• **Consigne 1**
Dans l'extrait sur la taxe numérique, condensez le paragraphe qui commence par « Une autre question se pose » en conservant ses faits essentiels.
• **Consigne 2**
Reproduisez à l'identique tout le passage de l'extrait sur la taxe numérique qui va de « M. le président. Je mets aux voix les » jusqu'à « Supprimer ces alinéas. ».

• **Extrait du document**
▬▬▬▬▬▬
Par conséquent, le Gouvernement émet également un avis défavorable sur ces amendements.
M. le président. Je mets aux voix les amendements identiques nos 19 rectifié et 45 rectifié.
(Les amendements ne sont pas adoptés.)
M. le président. Je mets aux voix l’amendement n° 35 rectifié quater.
(L’amendement n’est pas adopté.)
M. le président. Je suis saisi de deux amendements faisant l’objet d’une discussion commune.
L’amendement n° 28, présenté par MM. Savoldelli et Bocquet, Mme Lienemann et les membres du groupe communiste républicain citoyen et écologiste, est ainsi libellé :
Alinéas 8 à 11
Supprimer ces alinéas.
La parole est à M. Pascal Savoldelli.
M. Pascal Savoldelli. Pourquoi exclure les fournisseurs de contenus numériques, de services de communication, de services de paiement du champ de la taxe ? La question se pose en ces termes, et il faut y répondre. Nous ne comprenons pas les raisons pour lesquelles ils devraient être dispensés de la taxe. Cela a été souligné, y compris par le ministre de l’économie et des finances et par le rapporteur. Netflix ? Pas concerné ! PayPal ? Pas concerné ! Inutile de dresser une liste exhaustive, ces exemples suffisent.
Une autre question se pose autour du fait que les firmes soient assujetties à d’autres contributions. Ce débat a eu lieu tout à l’heure. Pourquoi une taxation unique des firmes devrait-elle prévaloir ? Si les firmes entrent dans les critères de la taxe sur le numérique, c’est-à-dire de la fiscalité numérique que nous décidons, rien ne justifie qu’elles passent à travers les mailles du filet : elles doivent être assujetties comme les autres. Il s’agit d’être cohérent avec le développement d’un secteur économique tel qu’il est.
C’est la raison pour laquelle nous proposons de retirer ces exceptions.
Une fois achevé l’examen de ce texte, on en écrira le récit, comme on le fait chaque fois : au départ, on borne ; ensuite, on pose des exceptions. On a fait un geste, mais pas pour baisser les seuils. Que restera-t-il à la fin de la grande ambition, du grand courage, de la grande fermeté ? Tout cela ne fera pas événement !
M. le président. L’amendement n° 34 rectifié ter, présenté par M. Bazin, Mme Eustache-Brinio, M. Bascher, Mmes L. Darcos et Morhet-Richaud et MM. Paccaud, Charon, Brisson, Pointereau, Houpert et Karoutchi, est ainsi libellé :
Alinéa 11
Compléter cet alinéa par les mots :
, ou dont le mode de rémunération repose sur l’abonnement payé par les utilisateurs
La parole est à M. Arnaud Bazin.
▬▬▬▬▬▬
• **Liste des entrées**
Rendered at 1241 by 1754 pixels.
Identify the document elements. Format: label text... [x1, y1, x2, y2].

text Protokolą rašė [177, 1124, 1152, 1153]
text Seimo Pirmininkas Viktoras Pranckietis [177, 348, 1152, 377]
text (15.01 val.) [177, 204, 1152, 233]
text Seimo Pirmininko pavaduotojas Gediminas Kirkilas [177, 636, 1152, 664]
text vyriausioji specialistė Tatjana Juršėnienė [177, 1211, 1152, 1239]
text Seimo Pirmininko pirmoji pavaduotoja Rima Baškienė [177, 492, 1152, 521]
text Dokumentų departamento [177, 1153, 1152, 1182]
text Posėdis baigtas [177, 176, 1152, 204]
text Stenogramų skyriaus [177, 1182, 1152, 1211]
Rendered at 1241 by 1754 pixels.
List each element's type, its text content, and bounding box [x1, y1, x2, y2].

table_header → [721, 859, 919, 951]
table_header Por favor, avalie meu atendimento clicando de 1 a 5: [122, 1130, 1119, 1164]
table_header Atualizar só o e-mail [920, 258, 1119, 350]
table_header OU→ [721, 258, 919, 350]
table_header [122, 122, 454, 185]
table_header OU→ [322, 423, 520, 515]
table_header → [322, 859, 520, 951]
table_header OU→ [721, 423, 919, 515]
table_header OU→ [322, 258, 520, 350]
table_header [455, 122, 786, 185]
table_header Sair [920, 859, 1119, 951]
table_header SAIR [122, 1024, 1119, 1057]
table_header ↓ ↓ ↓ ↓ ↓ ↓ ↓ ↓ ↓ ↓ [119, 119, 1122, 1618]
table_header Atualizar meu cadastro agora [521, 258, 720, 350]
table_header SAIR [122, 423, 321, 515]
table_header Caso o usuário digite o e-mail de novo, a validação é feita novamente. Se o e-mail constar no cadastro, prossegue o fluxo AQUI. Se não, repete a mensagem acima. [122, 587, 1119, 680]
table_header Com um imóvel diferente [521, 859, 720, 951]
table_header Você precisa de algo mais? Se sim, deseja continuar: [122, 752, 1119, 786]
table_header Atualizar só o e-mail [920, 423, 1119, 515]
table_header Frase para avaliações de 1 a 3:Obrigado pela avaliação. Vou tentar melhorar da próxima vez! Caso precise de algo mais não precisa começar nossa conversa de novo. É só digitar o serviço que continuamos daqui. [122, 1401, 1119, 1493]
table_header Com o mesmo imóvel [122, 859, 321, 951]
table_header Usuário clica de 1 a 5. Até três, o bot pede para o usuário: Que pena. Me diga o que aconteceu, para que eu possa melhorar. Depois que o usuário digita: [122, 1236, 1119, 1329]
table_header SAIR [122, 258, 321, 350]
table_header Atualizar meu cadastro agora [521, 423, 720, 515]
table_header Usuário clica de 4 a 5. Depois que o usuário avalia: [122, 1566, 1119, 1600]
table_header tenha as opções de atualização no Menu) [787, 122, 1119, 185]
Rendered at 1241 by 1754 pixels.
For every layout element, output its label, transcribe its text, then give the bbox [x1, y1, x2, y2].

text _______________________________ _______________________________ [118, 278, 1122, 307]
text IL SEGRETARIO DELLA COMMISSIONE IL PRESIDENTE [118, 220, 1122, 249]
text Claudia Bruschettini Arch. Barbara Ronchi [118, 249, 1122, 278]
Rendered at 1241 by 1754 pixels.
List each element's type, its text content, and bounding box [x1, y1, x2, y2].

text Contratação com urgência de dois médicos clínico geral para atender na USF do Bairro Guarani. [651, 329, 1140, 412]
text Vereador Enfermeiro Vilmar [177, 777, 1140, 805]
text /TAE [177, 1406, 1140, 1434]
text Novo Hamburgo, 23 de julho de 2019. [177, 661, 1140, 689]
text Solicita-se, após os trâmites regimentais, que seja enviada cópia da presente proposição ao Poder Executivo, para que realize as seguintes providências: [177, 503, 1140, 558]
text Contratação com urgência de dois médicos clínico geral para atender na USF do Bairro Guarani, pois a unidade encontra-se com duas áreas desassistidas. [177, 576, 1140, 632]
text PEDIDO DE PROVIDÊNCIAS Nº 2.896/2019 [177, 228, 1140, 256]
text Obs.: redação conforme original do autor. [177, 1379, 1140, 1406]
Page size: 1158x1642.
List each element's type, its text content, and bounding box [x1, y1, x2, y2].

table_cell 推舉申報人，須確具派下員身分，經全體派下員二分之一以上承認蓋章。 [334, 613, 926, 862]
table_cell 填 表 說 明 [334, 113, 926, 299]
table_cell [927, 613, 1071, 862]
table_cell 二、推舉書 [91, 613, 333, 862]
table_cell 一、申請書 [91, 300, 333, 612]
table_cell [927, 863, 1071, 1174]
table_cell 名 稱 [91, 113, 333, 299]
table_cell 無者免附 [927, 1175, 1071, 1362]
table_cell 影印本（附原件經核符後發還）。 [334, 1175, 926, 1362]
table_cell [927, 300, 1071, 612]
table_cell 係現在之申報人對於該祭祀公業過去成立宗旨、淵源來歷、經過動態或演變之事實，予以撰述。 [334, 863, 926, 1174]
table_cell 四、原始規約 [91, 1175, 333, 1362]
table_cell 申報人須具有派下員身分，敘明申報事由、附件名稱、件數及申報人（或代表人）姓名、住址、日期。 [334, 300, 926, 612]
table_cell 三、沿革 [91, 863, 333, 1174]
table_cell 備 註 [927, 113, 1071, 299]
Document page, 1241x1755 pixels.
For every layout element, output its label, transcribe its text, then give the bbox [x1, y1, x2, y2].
▬▬▬▬▬▬
• **Réponse rédigée 1**
Le fait que des firmes soient déjà soumises à d'autres contributions, débattu plus tôt, ne justifie pas une taxation unique. Si elles remplissent les critères de la taxe sur le numérique, elles doivent y être assujetties comme les autres, par cohérence avec le développement du secteur économique tel qu'il est.

• **Réponse rédigée 2**
M. le président. Je mets aux voix les amendements identiques nos 19 rectifié et 45 rectifié.
(Les amendements ne sont pas adoptés.)
M. le président. Je mets aux voix l’amendement n° 35 rectifié quater.
(L’amendement n’est pas adopté.)
M. le président. Je suis saisi de deux amendements faisant l’objet d’une discussion commune.
L’amendement n° 28, présenté par MM. Savoldelli et Bocquet, Mme Lienemann et les membres du groupe communiste républicain citoyen et écologiste, est ainsi libellé :
Alinéas 8 à 11
Supprimer ces alinéas.